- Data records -
════════════════
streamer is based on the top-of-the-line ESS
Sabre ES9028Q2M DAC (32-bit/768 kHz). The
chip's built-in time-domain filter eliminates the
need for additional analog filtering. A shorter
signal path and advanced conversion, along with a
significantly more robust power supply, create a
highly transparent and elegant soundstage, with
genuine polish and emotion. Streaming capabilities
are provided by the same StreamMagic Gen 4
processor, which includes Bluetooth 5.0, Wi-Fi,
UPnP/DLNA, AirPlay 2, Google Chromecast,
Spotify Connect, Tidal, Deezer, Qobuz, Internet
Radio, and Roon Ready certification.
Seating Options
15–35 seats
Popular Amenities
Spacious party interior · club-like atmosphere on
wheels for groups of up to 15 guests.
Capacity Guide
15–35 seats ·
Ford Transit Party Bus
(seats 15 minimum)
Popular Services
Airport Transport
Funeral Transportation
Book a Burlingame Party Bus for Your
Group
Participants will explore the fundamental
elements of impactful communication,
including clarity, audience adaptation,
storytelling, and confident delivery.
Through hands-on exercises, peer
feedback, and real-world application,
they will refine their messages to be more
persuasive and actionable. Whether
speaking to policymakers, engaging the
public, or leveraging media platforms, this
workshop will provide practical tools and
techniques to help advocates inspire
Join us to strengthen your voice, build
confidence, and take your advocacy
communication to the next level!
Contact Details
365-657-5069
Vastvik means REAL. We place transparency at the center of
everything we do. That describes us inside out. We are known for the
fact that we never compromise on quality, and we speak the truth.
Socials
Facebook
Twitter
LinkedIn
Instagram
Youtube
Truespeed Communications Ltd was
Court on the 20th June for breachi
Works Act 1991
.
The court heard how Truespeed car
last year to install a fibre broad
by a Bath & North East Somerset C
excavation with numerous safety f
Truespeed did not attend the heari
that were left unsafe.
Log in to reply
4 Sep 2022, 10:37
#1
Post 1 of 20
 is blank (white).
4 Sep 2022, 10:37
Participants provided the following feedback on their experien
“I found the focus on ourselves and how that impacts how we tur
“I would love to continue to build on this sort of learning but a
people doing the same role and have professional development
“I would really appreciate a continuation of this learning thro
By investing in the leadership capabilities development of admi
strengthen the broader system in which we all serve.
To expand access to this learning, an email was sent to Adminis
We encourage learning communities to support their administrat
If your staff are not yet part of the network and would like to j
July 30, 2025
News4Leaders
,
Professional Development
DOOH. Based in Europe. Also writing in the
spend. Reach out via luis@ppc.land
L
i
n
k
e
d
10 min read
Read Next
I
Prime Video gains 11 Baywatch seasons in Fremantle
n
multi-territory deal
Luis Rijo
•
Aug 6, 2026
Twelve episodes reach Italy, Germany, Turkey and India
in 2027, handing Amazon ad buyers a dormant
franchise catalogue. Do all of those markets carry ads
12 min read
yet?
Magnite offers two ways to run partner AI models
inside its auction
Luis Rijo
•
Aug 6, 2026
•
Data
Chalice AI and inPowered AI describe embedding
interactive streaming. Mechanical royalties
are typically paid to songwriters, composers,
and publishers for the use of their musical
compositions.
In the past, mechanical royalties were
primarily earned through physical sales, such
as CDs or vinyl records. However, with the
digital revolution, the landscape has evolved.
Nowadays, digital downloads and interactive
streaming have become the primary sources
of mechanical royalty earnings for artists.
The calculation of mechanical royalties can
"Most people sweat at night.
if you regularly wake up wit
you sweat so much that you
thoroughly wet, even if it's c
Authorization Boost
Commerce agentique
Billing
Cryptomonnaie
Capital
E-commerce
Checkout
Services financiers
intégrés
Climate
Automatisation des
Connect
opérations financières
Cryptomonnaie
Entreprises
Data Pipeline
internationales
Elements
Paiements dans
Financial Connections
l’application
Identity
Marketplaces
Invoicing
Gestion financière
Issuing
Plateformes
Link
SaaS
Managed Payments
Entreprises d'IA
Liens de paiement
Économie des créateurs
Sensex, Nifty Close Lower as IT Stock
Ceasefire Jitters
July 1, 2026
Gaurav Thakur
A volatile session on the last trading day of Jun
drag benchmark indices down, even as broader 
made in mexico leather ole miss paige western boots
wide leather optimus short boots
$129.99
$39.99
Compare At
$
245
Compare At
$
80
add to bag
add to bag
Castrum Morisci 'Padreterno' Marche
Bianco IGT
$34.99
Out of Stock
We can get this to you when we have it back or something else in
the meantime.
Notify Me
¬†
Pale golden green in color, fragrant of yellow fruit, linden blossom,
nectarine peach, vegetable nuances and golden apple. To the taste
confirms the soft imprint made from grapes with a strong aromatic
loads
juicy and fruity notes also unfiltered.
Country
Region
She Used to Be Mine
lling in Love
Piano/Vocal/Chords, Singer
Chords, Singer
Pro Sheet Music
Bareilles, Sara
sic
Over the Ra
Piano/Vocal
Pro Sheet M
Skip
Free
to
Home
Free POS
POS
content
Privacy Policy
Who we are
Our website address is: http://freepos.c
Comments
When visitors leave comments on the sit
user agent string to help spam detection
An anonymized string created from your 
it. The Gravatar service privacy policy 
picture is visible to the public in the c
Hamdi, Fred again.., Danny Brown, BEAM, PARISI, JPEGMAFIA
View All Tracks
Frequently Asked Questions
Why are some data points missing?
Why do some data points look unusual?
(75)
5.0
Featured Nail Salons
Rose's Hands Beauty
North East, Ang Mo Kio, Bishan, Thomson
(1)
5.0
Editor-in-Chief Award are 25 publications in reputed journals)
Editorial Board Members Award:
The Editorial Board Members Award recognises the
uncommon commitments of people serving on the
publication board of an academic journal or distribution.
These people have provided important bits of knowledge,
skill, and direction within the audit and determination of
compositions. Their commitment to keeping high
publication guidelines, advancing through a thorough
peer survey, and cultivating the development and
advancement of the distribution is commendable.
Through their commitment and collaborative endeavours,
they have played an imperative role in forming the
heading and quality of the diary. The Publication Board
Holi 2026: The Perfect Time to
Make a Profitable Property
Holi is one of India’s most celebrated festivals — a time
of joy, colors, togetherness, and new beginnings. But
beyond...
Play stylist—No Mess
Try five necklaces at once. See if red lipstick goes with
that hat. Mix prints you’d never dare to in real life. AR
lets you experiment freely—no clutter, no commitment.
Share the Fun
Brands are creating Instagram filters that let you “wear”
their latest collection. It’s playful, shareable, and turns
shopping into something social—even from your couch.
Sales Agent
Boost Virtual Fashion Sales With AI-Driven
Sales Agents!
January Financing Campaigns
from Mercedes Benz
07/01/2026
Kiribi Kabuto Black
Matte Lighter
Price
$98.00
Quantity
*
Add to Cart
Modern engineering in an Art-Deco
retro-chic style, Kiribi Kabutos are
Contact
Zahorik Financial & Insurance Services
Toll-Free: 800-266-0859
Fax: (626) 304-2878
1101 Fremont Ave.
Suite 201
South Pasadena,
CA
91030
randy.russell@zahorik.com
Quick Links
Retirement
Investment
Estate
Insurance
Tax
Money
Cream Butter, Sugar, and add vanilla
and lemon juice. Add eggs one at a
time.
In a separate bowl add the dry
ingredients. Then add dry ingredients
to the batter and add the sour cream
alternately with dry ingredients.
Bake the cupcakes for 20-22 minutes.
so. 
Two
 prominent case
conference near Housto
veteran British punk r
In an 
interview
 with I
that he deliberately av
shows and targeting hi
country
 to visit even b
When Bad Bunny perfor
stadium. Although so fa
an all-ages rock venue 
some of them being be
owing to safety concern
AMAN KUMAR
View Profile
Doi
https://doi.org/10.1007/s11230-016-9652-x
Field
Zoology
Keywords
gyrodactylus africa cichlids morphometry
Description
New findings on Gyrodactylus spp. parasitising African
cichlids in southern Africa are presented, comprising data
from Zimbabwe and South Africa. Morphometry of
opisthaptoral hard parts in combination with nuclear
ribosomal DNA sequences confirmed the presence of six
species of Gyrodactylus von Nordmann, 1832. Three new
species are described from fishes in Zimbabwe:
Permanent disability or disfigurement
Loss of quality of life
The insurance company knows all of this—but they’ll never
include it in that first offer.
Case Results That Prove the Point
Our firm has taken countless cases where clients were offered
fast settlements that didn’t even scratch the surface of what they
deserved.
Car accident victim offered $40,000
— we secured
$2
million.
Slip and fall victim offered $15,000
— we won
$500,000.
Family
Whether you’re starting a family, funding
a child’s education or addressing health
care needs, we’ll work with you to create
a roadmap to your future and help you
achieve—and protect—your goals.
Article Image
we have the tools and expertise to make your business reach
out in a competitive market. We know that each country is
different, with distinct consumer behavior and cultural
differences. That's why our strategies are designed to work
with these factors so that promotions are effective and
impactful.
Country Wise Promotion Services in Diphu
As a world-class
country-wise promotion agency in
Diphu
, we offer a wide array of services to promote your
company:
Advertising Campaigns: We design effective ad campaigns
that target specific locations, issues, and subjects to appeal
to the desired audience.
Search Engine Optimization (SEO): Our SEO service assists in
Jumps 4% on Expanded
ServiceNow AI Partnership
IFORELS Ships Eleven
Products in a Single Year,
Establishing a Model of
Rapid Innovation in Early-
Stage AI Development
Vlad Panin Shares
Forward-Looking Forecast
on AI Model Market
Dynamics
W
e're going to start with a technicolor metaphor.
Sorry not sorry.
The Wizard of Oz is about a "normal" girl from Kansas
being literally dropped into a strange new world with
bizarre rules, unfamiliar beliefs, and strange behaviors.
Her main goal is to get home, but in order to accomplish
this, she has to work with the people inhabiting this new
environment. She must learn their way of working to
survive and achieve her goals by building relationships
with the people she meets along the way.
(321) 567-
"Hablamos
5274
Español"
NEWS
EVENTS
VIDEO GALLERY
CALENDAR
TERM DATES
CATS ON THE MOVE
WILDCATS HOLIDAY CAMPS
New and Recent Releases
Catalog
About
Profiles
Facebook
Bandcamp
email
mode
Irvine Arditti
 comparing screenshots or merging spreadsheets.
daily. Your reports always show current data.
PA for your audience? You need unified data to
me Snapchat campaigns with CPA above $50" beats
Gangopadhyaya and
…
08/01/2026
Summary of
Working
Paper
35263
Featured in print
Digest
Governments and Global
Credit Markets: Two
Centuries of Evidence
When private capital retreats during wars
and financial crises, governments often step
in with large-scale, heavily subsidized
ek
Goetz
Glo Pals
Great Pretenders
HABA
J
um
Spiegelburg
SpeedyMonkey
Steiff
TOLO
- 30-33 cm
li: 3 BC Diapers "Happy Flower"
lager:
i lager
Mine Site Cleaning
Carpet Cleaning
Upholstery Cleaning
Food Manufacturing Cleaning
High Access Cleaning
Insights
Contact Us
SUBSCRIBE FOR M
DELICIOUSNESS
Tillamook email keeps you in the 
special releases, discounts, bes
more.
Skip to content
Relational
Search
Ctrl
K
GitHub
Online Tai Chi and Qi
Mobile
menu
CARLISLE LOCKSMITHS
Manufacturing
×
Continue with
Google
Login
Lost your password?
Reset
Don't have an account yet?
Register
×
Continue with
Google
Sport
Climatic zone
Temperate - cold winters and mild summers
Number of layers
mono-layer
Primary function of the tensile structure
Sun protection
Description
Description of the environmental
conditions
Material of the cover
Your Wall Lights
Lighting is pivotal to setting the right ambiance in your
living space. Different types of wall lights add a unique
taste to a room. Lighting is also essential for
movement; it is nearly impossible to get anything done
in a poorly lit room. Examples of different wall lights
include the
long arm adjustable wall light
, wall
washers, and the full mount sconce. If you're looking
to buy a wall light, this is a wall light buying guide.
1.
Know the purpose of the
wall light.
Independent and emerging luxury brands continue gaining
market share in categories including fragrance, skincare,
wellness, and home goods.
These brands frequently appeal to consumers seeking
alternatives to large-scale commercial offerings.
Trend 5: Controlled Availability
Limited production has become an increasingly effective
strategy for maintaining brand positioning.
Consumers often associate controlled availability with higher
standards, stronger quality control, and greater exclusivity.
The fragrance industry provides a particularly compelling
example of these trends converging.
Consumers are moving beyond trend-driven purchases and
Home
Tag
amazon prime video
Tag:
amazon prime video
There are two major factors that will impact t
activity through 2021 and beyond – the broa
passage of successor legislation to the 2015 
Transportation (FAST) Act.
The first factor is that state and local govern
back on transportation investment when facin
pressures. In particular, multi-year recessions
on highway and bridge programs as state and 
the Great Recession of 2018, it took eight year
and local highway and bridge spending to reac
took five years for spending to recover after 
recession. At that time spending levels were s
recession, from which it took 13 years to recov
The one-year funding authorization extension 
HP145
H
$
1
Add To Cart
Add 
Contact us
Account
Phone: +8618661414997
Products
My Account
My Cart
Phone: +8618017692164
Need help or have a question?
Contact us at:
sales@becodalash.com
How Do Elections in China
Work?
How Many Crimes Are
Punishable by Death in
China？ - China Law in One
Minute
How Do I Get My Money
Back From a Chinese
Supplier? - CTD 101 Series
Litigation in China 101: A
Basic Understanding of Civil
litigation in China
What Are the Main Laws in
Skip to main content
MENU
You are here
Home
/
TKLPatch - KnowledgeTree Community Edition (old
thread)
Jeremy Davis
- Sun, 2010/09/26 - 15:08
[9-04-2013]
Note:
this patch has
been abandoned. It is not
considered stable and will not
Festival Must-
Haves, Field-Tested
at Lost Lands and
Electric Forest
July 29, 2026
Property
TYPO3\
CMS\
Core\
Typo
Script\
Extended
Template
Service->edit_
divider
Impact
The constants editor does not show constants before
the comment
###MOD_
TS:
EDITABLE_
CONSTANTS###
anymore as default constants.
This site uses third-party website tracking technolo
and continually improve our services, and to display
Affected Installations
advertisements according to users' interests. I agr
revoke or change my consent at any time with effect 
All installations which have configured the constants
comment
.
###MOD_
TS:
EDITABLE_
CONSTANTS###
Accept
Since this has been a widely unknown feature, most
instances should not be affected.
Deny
════════════════
Set the lines down exactly, from the first line of the records to the line where "confidence, and take your advocacy" appears, with both ends kept.

- ANSWER SPACE -
streamer is based on the top-of-the-line ESS
Sabre ES9028Q2M DAC (32-bit/768 kHz). The
chip's built-in time-domain filter eliminates the
need for additional analog filtering. A shorter
signal path and advanced conversion, along with a
significantly more robust power supply, create a
highly transparent and elegant soundstage, with
genuine polish and emotion. Streaming capabilities
are provided by the same StreamMagic Gen 4
processor, which includes Bluetooth 5.0, Wi-Fi,
UPnP/DLNA, AirPlay 2, Google Chromecast,
Spotify Connect, Tidal, Deezer, Qobuz, Internet
Radio, and Roon Ready certification.
Seating Options
15–35 seats
Popular Amenities
Spacious party interior · club-like atmosphere on
wheels for groups of up to 15 guests.
Capacity Guide
15–35 seats ·
Ford Transit Party Bus
(seats 15 minimum)
Popular Services
Airport Transport
Funeral Transportation
Book a Burlingame Party Bus for Your
Group
Participants will explore the fundamental
elements of impactful communication,
including clarity, audience adaptation,
storytelling, and confident delivery.
Through hands-on exercises, peer
feedback, and real-world application,
they will refine their messages to be more
persuasive and actionable. Whether
speaking to policymakers, engaging the
public, or leveraging media platforms, this
workshop will provide practical tools and
techniques to help advocates inspire
Join us to strengthen your voice, build
confidence, and take your advocacy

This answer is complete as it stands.